Provided passage
By Dom Serafini

Like clockwork, the American Film Market (AFM) comes around every fall, and with it, a set of recurring questions for its organizers from the press, posed by AFM exhibitors and buyers alike. Always up for the challenge, AFM managing director, Jonathan Wolf, is prompt with answers that, like Chinese food, may satisfy for the time being, but leave the industry hungry for more as soon as the AFM is over. The AFM is organized by the Los Angeles-based Independent Film & Television Alliance (IFTA) and is taking place this year from Nov. 4-11 in Santa Monica, California. Wolf is also executive vice president of the IFTA.

VideoAge International: Jonathan, it looks like the fall is getting more and more crowded with new film festivals and markets. We’ve counted 11 from September to November. The strongest seems to be TIFF. What is your assessment?

Jonathan Wolf: Dom, according to FilmFestivals.com, there are over 1,000 film festivals worldwide in the fall and more than 100 of them routinely host world premieres. Many in our industry forget that most film festivals are cultural events for their communities. They celebrate the art of film and the cinema experience. So what is my assessment? Let the celebrations continue in every corner of the world!

VAI: Does it make sense to you to have two countries (Italy and Canada) competing with each other and each country competing internally with two film festivals/markets apiece?

JW: As I said above, film festivals are cultural events for their communities. An outsider (me!) should not comment on what is right for someone else’s community. I was in Montreal this year during the festival. The community truly embraces and enjoys their festival and I’m sure it’s the same in Rome, Toronto and Venice. Don’t look for a fight. This is not a competition, it’s a global celebration.

VAI: It seems that Rome is looking to claim the MIFED mantle. Do you think it will succeed?

JW: I can’t answer hypothetical questions. What I can tell you is that we have an excellent relationship with the festival’s Business Street. We coordinate the shipment of prints from Rome to Santa Monica and give special considerations to films that are screening there. We do not compete, we cooperate.

VAI: Of the many fall film/TV events, in which does the IFTA take an active role and why (outside the AFM)?

JW: At MIPCOM, we operate an umbrella stand for some of our members because the costs are so high. Other than the AFM, that’s the only fall event attended by the majority of IFTA’s members.

VAI: The U.S. Cable industry bundled 11 separate organizations (and their trade shows) to come up with one major event (Cable Connections). Could the film/TV content industry make a similar move?

Excerpted data
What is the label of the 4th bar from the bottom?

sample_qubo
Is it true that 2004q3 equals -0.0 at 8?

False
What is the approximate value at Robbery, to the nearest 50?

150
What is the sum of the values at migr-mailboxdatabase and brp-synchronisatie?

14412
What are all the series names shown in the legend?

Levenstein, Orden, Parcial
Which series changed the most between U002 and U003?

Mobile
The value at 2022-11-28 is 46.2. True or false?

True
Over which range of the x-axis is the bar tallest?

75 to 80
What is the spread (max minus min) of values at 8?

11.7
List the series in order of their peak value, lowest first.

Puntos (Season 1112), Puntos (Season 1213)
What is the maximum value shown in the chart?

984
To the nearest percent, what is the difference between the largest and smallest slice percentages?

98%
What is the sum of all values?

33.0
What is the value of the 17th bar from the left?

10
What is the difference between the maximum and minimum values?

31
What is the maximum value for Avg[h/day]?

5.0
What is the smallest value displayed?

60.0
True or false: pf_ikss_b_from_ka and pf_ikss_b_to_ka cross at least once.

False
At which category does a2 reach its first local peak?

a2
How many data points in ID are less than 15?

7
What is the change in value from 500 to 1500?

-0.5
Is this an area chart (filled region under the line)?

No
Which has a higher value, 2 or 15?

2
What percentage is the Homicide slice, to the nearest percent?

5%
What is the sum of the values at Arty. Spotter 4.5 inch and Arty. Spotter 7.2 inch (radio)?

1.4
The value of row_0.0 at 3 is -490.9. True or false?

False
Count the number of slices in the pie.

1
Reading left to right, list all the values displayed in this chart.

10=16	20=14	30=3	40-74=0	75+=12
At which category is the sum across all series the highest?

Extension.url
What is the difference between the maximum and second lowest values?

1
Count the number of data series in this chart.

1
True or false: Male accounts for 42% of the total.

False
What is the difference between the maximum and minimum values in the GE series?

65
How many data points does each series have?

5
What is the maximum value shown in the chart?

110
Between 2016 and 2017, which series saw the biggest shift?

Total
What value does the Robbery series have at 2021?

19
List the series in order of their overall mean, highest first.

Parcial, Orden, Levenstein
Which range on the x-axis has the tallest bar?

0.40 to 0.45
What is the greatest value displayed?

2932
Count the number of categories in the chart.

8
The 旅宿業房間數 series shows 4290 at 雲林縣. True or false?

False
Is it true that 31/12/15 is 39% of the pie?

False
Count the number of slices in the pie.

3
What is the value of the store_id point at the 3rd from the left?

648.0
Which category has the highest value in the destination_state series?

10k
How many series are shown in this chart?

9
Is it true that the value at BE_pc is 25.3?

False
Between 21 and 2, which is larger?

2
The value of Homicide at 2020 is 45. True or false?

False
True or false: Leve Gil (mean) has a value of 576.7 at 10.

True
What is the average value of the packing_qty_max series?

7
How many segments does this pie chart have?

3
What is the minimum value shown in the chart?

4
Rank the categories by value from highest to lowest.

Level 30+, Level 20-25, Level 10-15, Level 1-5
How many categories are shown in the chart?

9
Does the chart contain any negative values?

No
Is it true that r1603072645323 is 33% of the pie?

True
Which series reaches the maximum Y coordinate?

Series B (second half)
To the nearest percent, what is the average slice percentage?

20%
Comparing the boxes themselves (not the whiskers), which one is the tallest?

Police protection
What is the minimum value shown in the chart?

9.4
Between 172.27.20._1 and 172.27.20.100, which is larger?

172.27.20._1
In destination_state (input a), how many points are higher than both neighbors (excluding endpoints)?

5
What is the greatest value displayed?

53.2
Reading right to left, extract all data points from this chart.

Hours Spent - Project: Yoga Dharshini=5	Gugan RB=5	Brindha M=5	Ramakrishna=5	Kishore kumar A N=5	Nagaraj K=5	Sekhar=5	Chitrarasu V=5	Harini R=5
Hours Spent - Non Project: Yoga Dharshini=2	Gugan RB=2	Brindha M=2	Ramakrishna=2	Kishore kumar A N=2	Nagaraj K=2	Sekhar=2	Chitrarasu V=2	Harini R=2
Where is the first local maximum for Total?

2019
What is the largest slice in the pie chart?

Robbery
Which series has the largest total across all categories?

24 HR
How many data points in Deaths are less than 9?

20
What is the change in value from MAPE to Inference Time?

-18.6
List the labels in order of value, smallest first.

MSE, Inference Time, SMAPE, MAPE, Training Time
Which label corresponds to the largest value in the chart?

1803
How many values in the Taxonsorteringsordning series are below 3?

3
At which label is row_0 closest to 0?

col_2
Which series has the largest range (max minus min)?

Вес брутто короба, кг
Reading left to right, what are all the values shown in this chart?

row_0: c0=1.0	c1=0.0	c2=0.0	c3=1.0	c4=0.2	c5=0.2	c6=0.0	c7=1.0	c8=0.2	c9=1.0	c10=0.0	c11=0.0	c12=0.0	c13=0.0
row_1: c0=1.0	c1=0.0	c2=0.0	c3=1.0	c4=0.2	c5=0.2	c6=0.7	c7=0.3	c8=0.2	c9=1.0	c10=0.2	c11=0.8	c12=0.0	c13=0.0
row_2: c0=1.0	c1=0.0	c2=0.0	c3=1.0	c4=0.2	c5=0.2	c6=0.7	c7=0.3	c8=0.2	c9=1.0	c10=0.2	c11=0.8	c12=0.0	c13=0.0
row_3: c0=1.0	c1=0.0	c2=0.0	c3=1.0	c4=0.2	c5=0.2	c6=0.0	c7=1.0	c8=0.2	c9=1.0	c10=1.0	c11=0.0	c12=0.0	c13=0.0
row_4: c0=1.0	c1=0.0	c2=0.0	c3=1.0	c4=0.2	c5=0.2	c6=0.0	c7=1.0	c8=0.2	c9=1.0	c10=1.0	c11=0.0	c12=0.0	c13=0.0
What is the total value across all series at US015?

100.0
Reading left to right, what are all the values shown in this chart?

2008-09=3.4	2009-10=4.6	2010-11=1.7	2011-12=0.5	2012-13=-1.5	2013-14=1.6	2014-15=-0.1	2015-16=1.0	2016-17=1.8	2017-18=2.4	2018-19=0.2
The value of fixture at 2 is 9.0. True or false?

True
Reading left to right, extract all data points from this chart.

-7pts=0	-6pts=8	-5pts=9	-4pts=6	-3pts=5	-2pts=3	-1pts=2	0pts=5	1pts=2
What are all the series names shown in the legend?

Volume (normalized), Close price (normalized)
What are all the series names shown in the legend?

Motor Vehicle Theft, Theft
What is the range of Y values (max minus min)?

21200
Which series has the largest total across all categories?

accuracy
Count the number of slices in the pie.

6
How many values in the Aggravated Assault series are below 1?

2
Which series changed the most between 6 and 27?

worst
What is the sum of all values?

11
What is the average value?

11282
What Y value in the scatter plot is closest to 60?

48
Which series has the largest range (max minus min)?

Your assignment
Please explain, in one to three sentences, why the AFM interview says IFTA operates an umbrella stand at MIPCOM. The items come from a separate source, not from the AFM interview.

Exercise response
IFTA operates an umbrella stand at MIPCOM for some of its members because the costs are so high.